# New Tank... Need some ideas



## Torpedo (Jan 23, 2006)

Well... in a few weeks im picking up a 50g tank to put my Jacks in. Im going to get a pair of Blues for the 30 and last night i came across a deal i couldnt turn down so now i have a 38g tall tank that i have no idea what to put in it. 

I was thinking of maybe a more colorful tank, but i really like the more aggressive American Cichlids. i may wind up putting the Blues in the 38 and finding something smaller for the 30 (probably the best idea). 

So give me your ideas. Im stumped.


----------



## Torpedo (Jan 23, 2006)

wow... not exactly the mad rush of responses that i was hoping to get.


----------



## leveldrummer (May 27, 2005)

i would put the blues in the larger tank, and go with some convicts or something small for the other, (maybe get some shell dwellers, really cool guys)


----------



## rywill (Nov 22, 2005)

if you are wanting more color I would say possibly start an african tank? Just a suggestion


----------



## Matt_1313 (Feb 2, 2006)

I would definately say but the blues in the 38, as long as you dont need a bigger tank for anything else right now..If you want a colorful tank you could maybe put a firemouth and a small school of barbs in the 30 gallon...just an idea...


----------



## Cosidius (Jan 21, 2006)

just go african with the 38....


----------



## Torpedo (Jan 23, 2006)

well... gotta put a hold on the plans. i found the 38 on Craigslist and i contacted the seller. after several emails on thursday, i told her i wanted it and asked her when i could come pick it up. she said she was busy until the weekend so i said i would come get it Sunday... she agreed and said she would hold it for me. Sunday at noon i give her a call and she tells me "I sold it yesterday"

Now, am i wrong to hate this woman now?? If she wanted to sell it so quick, she shouldve took my offer to come get it Thursday. If she didnt want to hold it, she shouldnt have told me she would. 

So anyway, its water under the bridge now, but now i have the bug for another tank. hopefully ill find another deal.


----------

> _Raw data_
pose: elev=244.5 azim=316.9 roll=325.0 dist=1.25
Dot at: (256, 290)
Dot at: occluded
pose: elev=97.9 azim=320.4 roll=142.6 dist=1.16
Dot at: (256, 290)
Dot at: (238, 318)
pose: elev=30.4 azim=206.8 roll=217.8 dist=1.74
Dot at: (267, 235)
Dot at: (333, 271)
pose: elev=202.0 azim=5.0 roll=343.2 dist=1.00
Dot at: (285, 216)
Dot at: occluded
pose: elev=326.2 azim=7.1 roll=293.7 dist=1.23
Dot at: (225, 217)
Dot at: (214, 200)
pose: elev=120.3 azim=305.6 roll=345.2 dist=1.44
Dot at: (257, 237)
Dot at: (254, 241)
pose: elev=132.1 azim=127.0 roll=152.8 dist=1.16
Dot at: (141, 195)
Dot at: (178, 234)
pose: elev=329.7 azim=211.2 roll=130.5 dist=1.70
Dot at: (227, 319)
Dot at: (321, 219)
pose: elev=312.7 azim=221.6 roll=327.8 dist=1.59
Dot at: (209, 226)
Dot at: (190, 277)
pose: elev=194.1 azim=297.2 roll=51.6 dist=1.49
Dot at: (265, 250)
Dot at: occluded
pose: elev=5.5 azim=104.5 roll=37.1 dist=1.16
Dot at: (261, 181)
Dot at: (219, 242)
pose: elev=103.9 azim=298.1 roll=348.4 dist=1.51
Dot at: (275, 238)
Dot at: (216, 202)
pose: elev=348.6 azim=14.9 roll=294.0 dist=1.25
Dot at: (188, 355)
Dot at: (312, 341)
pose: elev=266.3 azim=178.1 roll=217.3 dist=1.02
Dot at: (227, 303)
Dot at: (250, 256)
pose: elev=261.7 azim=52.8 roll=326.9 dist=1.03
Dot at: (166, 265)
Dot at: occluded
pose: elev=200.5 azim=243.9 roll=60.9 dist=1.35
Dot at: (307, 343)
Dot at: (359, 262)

> _What is asked_
Return the passage of the fish tank thread starting at "I would definately" and ending at "with the 38....", copied word for word.

> _Reply_
I would definately say but the blues in the 38, as long as you dont need a bigger tank for anything else right now..If you want a colorful tank you could maybe put a firemouth and a small school of barbs in the 30 gallon...just an idea...


----------



## Cosidius (Jan 21, 2006)

just go african with the 38....